**Work required**
Go through the listing below and retype exactly the lines starting at the one with "Diagnostik oder Behandlung durch" and ending at the one with "VROUWENCIRKEL AMSTELVEEN", skipping pictures.

**Records for this task**
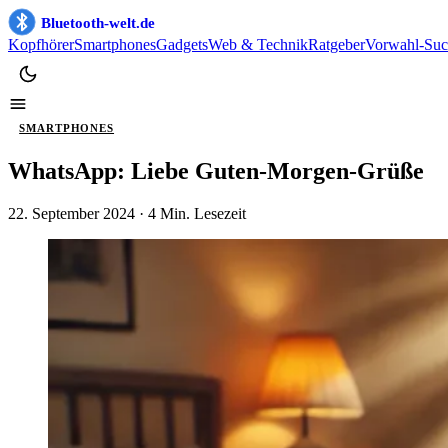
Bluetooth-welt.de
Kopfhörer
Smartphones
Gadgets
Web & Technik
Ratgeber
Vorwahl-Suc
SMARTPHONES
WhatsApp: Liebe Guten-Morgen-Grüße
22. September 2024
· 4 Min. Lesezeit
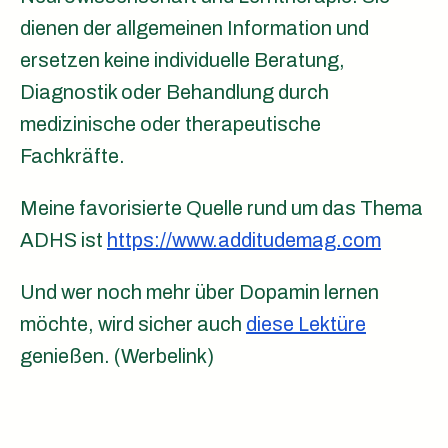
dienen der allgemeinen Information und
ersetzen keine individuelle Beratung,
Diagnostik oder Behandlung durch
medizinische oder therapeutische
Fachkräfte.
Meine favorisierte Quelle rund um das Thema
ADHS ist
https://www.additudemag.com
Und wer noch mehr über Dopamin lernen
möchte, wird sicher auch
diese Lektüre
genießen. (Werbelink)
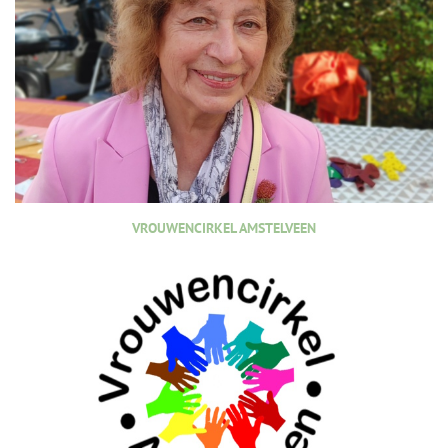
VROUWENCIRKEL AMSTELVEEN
==
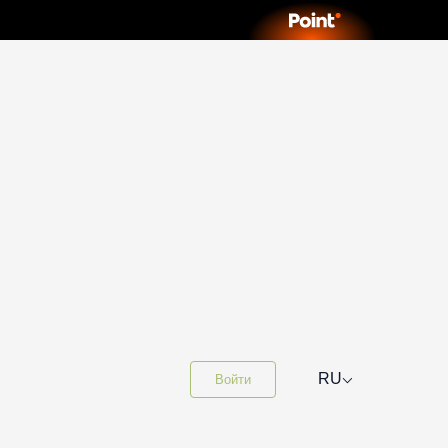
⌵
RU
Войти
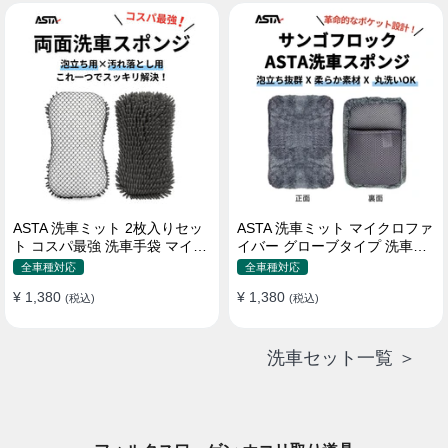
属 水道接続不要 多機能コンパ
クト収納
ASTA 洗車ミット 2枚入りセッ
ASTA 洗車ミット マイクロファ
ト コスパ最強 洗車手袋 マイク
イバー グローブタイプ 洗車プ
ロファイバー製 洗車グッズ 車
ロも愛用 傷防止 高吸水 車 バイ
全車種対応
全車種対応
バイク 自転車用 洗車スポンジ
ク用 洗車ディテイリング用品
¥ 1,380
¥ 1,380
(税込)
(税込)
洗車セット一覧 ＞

**Expected output**
Diagnostik oder Behandlung durch
medizinische oder therapeutische
Fachkräfte.
Meine favorisierte Quelle rund um das Thema
ADHS ist
https://www.additudemag.com
Und wer noch mehr über Dopamin lernen
möchte, wird sicher auch
diese Lektüre
genießen. (Werbelink)
VROUWENCIRKEL AMSTELVEEN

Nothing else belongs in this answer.